■ **Activity**
Set down every line of the extracted page text in the material below, with the wording unchanged. Leave the pictures out.

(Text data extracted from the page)
>>>

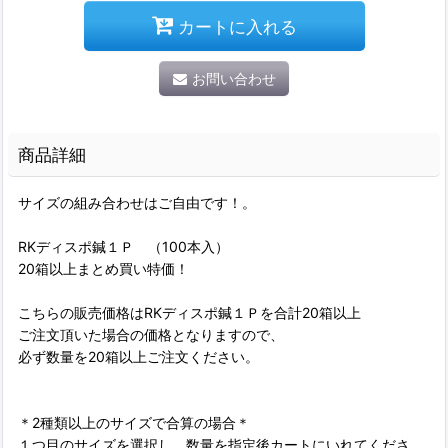
カートに入れる
お問い合わせ
商品詳細
サイズの組み合わせはご自由です！。
RKディスポ鍼１Ｐ （100本入）
20箱以上まとめ買い特価！
こちらの販売価格はRKディスポ鍼１Ｐを合計20箱以上
ご注文頂いた場合の価格となりますので、
必ず数量を20箱以上ご注文ください。
＊2種類以上のサイズで合算の場合＊
１つ目のサイズを選択し、数量を指定後カートにいれてくださ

<<<

■ **Solution for this exercise**
カートに入れる
お問い合わせ
商品詳細
サイズの組み合わせはご自由です！。
RKディスポ鍼１Ｐ （100本入）
20箱以上まとめ買い特価！
こちらの販売価格はRKディスポ鍼１Ｐを合計20箱以上
ご注文頂いた場合の価格となりますので、
必ず数量を20箱以上ご注文ください。
＊2種類以上のサイズで合算の場合＊
１つ目のサイズを選択し、数量を指定後カートにいれてくださ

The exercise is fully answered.